Despite these promising results, several aspects warrant further investigation. The current evaluation was limited to the LC25000 dataset, which, although diverse, may not fully capture the histopathological variability encountered across clinical centers and staining protocols. Future studies should integrate robust stain normalization techniques and conduct multi-center validation to ensure generalizability. Moreover, real-world clinical images often exhibit artifacts, variable image quality, and borderline cases not well represented in curated datasets. Another limitation is that the LC25000 dataset consists of fixed-size image patches rather than whole-slide images (WSIs), which restricts the evaluation of model performance under real clinical conditions. This limitation prevents the assessment of robustness to tissue folds, debris, slide preparation variability, heterogeneous tumor margins, and other artifacts that routinely appear in diagnostic workflows.

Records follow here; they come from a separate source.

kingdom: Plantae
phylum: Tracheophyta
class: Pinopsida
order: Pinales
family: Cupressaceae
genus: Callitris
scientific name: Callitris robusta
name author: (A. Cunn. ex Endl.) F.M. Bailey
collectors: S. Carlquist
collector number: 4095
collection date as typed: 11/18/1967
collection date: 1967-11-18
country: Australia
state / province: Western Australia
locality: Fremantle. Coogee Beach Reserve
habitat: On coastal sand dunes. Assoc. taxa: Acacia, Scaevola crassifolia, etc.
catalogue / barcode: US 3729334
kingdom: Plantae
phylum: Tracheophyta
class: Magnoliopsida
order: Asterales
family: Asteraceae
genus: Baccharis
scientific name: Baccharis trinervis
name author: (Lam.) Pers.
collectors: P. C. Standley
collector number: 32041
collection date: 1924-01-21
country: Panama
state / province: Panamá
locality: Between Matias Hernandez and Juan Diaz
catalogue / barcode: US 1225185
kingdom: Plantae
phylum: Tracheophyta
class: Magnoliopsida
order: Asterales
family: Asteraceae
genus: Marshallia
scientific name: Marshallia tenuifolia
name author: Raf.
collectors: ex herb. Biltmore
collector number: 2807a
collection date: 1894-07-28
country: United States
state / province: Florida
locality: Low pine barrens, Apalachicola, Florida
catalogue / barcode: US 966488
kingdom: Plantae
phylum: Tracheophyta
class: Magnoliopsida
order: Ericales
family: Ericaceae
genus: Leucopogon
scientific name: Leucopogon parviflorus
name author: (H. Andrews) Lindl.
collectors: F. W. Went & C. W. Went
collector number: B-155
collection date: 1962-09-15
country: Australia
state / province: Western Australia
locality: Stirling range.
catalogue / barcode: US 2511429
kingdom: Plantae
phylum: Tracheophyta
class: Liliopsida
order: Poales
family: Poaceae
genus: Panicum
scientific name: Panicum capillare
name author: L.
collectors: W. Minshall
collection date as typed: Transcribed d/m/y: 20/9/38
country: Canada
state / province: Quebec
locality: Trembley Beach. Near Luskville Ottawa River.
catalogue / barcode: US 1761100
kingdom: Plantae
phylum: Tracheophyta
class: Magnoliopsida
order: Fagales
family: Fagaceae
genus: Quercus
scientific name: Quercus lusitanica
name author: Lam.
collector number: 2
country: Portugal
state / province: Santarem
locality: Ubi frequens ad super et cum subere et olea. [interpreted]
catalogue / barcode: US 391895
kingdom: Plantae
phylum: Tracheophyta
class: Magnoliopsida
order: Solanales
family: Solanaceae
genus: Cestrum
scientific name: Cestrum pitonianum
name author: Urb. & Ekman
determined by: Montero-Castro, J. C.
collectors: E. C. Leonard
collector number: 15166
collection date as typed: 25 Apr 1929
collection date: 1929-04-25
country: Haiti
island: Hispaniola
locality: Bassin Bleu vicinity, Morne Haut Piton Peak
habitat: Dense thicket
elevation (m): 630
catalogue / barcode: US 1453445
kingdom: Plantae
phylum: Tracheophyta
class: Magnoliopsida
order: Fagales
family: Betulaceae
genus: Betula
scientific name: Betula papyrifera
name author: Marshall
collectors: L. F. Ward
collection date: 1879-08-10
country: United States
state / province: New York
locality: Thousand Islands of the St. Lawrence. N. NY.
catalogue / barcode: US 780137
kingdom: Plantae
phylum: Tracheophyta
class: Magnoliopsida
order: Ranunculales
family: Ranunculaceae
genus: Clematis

5.5. Clinical Considerations and Future Work

The deployment of AI diagnostic systems also requires careful consideration of ethical and regulatory dimensions. While DPCSE-Net’s explainability features improve transparency, the model should serve as an assistive tool under pathologist supervision rather than an autonomous diagnostic system. Ensuring regulatory compliance, data privacy, and extensive clinical validation across diverse populations remains essential for clinical adoption. Future work will include pathologist-in-the-loop evaluations to assess the practical utility of the explainability features in routine diagnostic workflows.

5.6. Overall Implications

Overall, the findings demonstrate that integrating lightweight multiscale feature extraction with embedded channel attention and interpretability mechanisms yields a powerful yet transparent framework for cancer histopathology classification. DPCSE-Net not only achieves strong empirical performance but also establishes a practical foundation for developing deployable and trustworthy AI systems in digital pathology. The insights gained from this study may guide the design of future architectures that jointly emphasize diagnostic accuracy, efficiency, and interpretability in medical imaging applications.

6. Conclusions

The aim of this study was to develop a lightweight, accurate, and interpretable deep learning framework for the automated classification of lung and colon histopathological images. This study introduced DPCSE-Net, a lightweight dual-path convolutional neural network enhanced with a Squeeze-and-Excitation (SE) attention mechanism for automated classification of lung and colon histopathological images. By integrating multiscale feature extraction with adaptive channel recalibration, the framework achieves a strong balance between accuracy, interpretability, and computational efficiency. The proposed model achieved a classification accuracy of 99.88% on the LC25000 dataset, demonstrating competitive or superior performance compared with recent state-of-the-art methods while requiring fewer parameters and lower computational cost. Furthermore, integrated explainability techniques, including Grad-CAM, SE attention heatmaps, and Integrated Gradients, provided transparent visual evidence that the model focuses on diagnostically meaningful regions, reinforcing its clinical reliability. Future work will extend DPCSE-Net to multi-center datasets with varied staining conditions and include pathologist-in-the-loop validation to enhance generalizability and clinical adoption.